Weiss has been working on the idea for months with other people who also seem to think this will work. Wishbox.com's president and CEO Jim Busis came over from Booz-Allen & Hamilton. The company's chief marketing strategist, Dan Droz, is an adjunct professor of design management at Carnegie Mellon University. Sandbox Advanced Development, a software firm founded by former CMU faculty, designed much of the site.

Anyone can wander onto the Wishbox site, set up a box complete with direct links to things he wants and then e-mail the information to friends, relatives or rich uncles.

The requests can be for anything. Want a $250 leather peacoat from the Gap? Put it in the box. How about a $29 pair of fuzzy Steve Madden slippers? Wishbox.com slurps up the link and adds in to the wish box.

The site aspires to be more than a training ground for the next Me Generation. "We want people wishing for better grades in school," insisted Weiss. Parents who see that plea might hire a tutor for their teen.

Wishbox.com is counting on three revenue streams. The company will receive money from purchases made via links on its site.

The company is also negotiating deals with businesses like online music store CDNow in return for recommending that wish-filling shoppers look there first. Even charities may give up a percentage of the donations in return for prime space on the site.

Finally, Wishbox.com will try to match up wishes with retailers. If a store has a pile of FUBU jeans to get rid of at a discount, the site could work out a deal to notify the people who have those in their Wishbox.

Gift registries have been popping up all over the Web, especially bridal ones like the original Weiss wedding site, which included a Las Vegas Web cam. That's why the Wishbox.com creators really want to capture the imagination of Gen Y.

Marketing studies showed 65 percent of Americans between the ages of 10 and 20 use the Internet. Less than 1 percent can shop there. "They don't have any credit on the Internet," said Droz.
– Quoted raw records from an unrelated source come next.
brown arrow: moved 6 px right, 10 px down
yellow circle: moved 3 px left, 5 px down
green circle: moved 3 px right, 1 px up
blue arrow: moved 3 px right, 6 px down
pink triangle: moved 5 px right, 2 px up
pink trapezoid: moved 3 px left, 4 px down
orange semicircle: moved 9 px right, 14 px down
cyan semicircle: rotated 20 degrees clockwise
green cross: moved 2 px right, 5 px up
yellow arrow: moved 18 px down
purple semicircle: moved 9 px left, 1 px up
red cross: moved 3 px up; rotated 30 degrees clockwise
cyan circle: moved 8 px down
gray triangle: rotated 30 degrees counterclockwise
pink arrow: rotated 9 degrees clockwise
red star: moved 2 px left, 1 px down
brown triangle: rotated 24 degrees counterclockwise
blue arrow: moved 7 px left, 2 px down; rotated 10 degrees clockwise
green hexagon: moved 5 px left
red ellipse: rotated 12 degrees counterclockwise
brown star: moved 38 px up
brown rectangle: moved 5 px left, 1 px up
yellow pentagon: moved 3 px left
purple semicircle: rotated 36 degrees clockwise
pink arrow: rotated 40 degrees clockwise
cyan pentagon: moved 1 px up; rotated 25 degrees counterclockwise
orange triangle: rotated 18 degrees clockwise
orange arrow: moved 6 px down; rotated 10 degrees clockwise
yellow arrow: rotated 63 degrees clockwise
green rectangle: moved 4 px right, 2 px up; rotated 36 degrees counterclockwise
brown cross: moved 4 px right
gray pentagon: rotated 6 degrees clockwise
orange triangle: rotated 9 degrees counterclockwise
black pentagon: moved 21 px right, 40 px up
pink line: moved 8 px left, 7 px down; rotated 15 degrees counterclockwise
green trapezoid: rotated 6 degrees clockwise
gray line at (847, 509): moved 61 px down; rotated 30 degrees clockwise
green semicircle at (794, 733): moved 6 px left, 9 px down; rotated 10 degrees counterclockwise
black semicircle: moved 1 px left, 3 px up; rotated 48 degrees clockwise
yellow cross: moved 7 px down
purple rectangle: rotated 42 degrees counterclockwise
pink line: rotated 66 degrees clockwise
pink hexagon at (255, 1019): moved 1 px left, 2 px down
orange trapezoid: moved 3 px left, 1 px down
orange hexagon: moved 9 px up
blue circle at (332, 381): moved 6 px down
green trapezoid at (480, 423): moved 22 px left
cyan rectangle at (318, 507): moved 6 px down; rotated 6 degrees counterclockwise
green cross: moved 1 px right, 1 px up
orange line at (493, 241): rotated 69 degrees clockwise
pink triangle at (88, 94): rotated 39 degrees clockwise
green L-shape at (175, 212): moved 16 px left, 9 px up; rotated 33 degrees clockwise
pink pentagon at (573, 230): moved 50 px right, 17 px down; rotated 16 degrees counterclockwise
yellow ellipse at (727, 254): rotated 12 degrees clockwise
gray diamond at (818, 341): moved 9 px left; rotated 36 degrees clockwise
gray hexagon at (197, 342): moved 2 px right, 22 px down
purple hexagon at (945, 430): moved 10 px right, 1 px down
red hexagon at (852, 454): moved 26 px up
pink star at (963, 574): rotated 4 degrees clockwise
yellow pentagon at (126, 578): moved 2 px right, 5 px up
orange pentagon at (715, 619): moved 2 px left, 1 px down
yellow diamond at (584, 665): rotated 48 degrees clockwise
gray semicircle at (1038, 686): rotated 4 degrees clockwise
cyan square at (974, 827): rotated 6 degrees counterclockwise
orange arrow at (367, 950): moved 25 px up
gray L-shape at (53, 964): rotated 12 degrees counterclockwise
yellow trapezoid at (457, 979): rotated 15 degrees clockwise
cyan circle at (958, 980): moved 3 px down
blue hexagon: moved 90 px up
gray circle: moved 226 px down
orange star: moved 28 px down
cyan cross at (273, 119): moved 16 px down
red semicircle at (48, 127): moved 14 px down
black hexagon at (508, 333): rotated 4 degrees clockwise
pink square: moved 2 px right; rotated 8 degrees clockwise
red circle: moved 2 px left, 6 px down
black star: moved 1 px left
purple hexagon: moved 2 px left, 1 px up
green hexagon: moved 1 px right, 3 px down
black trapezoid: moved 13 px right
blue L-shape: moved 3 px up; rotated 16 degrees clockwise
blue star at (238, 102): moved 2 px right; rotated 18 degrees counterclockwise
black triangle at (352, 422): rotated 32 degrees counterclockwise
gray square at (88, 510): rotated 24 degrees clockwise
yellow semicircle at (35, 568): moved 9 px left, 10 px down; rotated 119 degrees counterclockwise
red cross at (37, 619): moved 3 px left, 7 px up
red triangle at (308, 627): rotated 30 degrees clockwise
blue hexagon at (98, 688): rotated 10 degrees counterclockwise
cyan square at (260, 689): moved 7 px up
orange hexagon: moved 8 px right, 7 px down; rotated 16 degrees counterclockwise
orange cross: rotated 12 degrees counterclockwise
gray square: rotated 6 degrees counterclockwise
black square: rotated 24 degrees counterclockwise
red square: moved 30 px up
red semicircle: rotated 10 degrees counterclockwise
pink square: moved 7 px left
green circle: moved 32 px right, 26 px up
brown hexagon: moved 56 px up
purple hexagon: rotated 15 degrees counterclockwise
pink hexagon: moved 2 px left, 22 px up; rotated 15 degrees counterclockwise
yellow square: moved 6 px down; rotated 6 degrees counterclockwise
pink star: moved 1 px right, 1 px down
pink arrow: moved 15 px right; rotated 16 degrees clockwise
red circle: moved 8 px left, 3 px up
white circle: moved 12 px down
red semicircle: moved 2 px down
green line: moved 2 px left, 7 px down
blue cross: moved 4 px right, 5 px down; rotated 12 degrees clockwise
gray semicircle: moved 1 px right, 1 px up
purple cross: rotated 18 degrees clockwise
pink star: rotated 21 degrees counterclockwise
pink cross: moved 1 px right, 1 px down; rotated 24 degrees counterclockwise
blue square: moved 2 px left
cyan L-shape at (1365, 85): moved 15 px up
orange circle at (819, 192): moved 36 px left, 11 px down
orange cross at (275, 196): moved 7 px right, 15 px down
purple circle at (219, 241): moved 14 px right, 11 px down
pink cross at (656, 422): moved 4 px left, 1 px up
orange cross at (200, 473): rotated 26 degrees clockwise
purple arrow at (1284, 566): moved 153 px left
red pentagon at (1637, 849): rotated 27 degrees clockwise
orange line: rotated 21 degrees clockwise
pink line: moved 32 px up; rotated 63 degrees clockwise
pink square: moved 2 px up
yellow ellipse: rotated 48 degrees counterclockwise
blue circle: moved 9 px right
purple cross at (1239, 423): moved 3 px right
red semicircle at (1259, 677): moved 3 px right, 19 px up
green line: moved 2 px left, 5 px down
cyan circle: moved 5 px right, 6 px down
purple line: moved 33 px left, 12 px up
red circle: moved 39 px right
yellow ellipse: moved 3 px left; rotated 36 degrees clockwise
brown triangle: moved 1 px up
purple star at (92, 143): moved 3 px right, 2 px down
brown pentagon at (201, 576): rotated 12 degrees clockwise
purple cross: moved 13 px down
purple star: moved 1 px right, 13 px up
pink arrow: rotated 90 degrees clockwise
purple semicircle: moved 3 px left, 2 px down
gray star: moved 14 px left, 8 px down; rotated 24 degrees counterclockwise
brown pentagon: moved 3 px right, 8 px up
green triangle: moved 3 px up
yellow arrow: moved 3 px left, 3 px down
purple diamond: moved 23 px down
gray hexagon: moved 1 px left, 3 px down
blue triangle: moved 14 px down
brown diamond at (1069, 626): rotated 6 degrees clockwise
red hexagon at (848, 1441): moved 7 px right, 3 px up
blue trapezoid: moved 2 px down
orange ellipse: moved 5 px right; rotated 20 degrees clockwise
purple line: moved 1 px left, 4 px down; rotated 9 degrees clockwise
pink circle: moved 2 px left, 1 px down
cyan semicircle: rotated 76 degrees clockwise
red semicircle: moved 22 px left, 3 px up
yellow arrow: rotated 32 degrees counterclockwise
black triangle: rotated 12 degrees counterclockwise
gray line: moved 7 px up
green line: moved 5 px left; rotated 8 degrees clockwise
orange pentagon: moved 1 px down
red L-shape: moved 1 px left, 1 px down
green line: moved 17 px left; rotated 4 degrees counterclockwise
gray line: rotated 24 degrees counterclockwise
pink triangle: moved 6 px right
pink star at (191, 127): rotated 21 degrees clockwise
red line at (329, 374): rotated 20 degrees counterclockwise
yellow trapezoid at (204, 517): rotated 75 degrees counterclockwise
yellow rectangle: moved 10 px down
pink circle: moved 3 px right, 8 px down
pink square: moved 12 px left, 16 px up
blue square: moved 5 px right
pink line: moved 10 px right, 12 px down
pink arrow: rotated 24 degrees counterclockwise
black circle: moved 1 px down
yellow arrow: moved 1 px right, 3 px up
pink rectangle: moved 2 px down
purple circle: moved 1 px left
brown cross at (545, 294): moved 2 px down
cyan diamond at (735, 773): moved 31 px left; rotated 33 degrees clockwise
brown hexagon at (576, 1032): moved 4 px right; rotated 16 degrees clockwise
But those same Visa-deprived consumers have parents and grandparents. And these Gen Y-types love e-mail. "Teenagers have no compunction sending their wishes to their friends," said Droz.

Every kid who gets an e-mail from another Wishboxer will get the virus, so to speak.

He learns about the site and may set up his own box, shipping it off to even more people.

To build its audience, Wishbox.com is using one of the older tricks in the marketing handbook.

The company is ready to make good on at least one wish for each of the first 100,000 people who register after Nov. 1.

Wishes granted will range between $14 and $5,000, but those chosen will be up to the company's executives. "We do want to not lose our shirts," said Weiss, with a laugh.

"Chances are it may be a CD. But that's still $18 you didn't have," he added.